▶ What to work on:
All of the listing must be given again exactly, except that the images are dropped.

▶ Available data:
------------------------------------------------
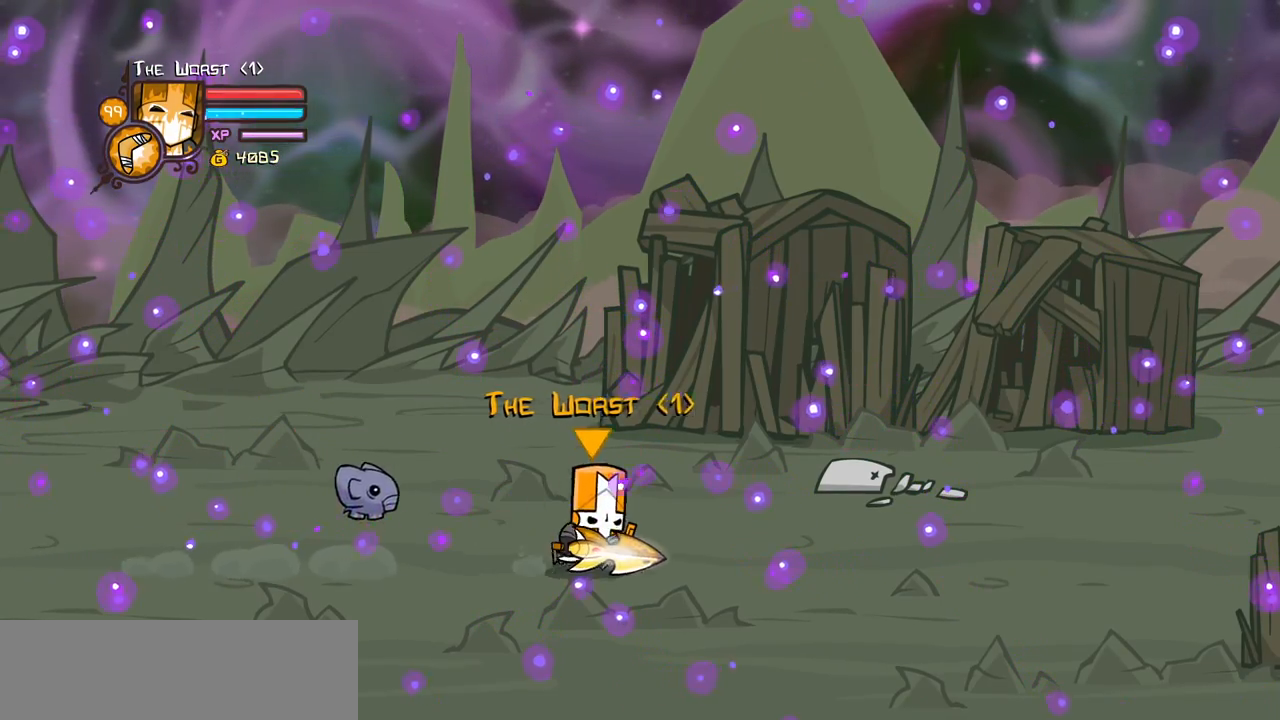
{"keys": ["right"], "events": []}
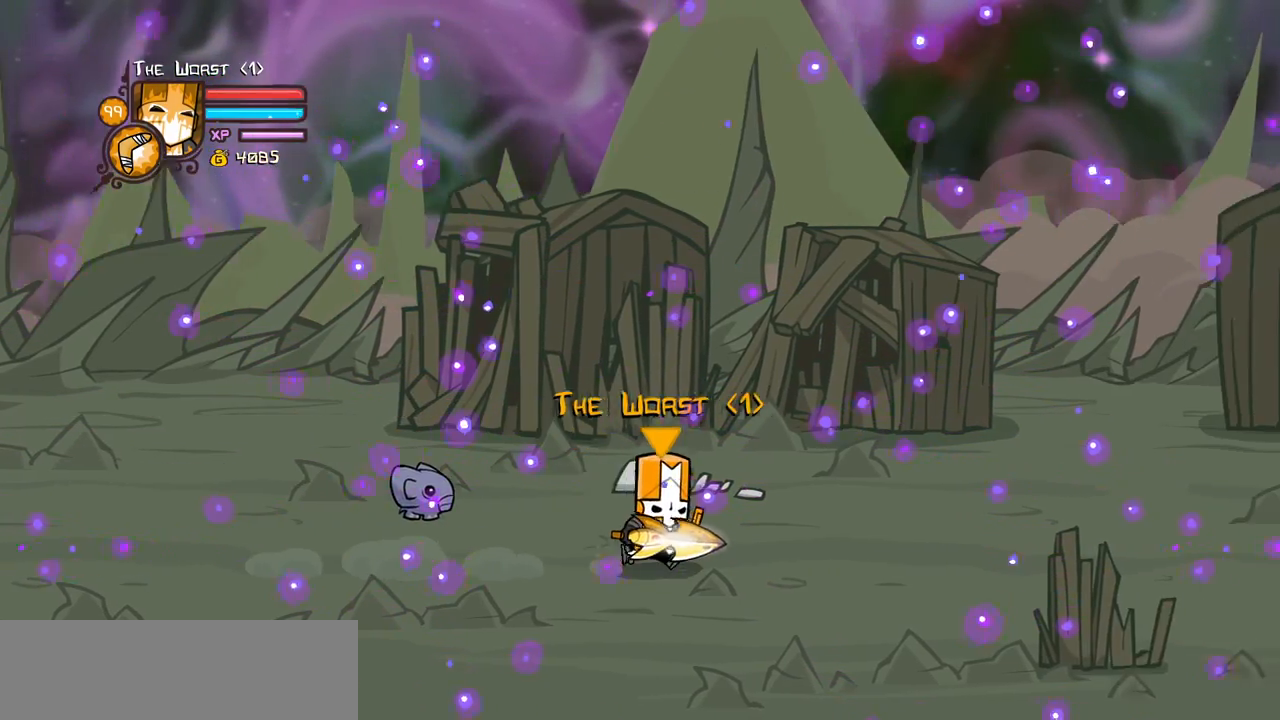
{"keys": ["right"], "events": []}
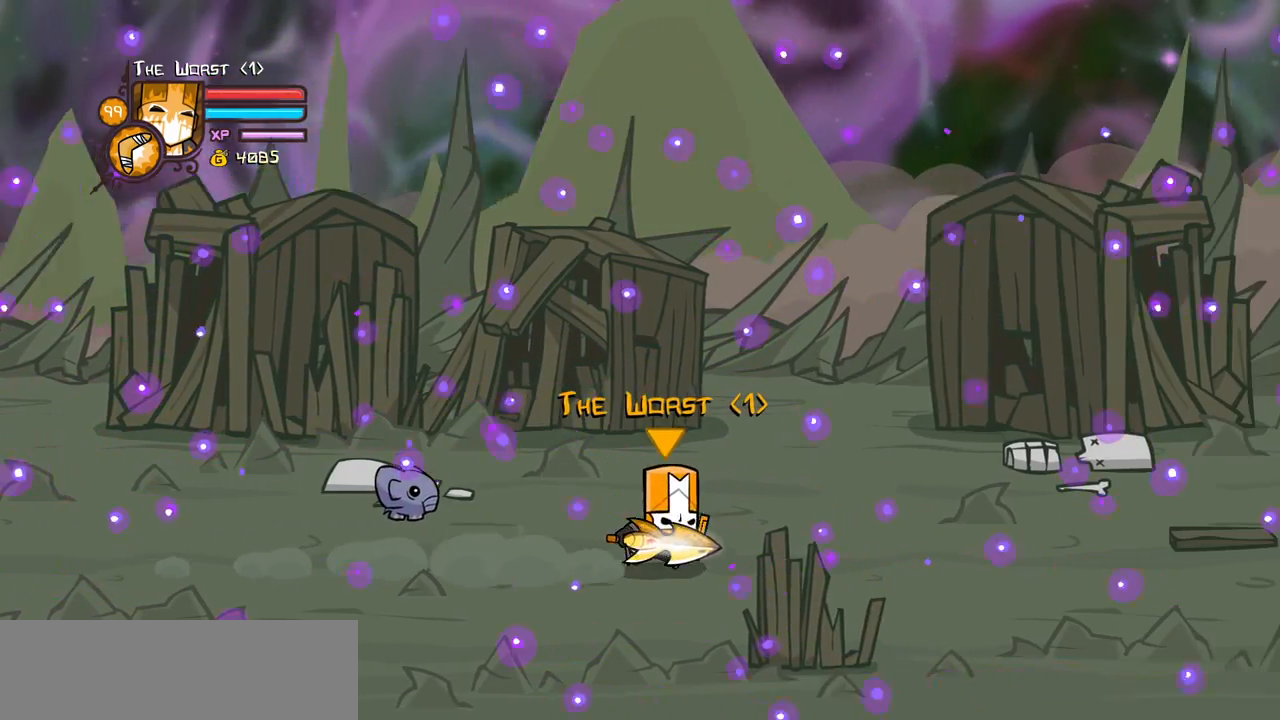
{"keys": ["right"], "events": []}
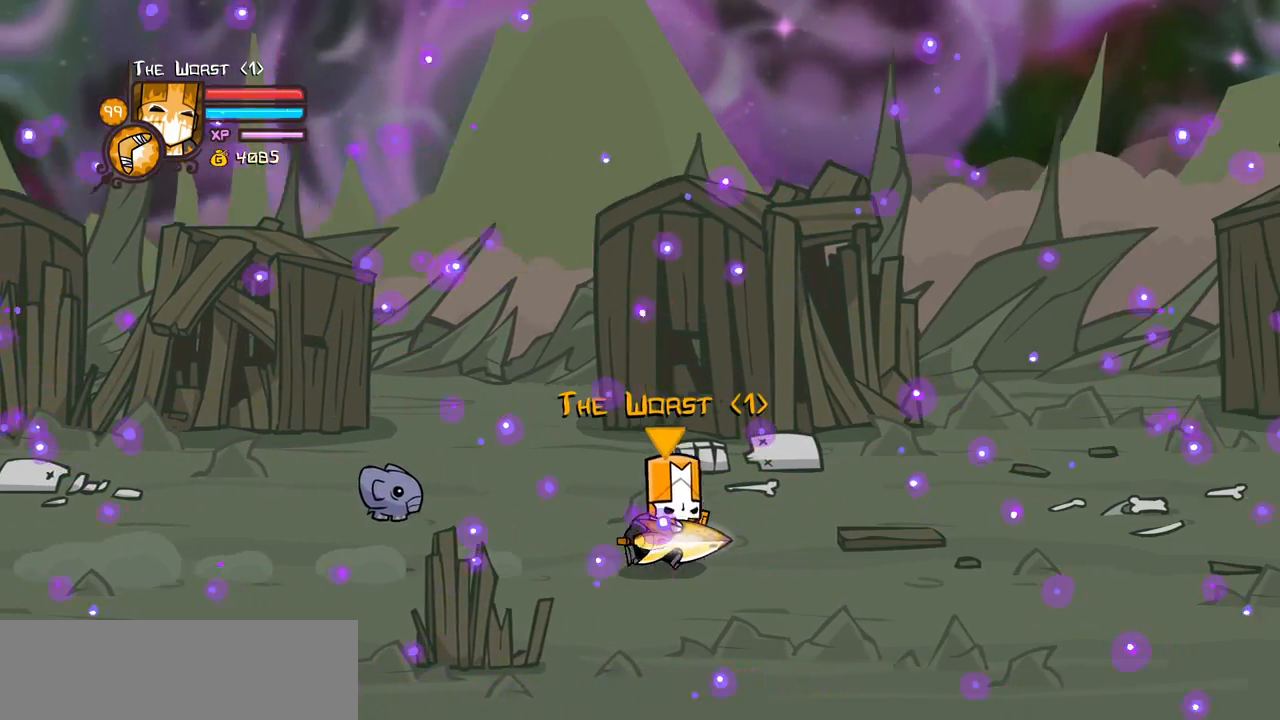
{"keys": ["right"], "events": []}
------------------------------------------------
▶ Written answer:
{"keys": ["right"], "events": []}
{"keys": ["right"], "events": []}
{"keys": ["right"], "events": []}
{"keys": ["right"], "events": []}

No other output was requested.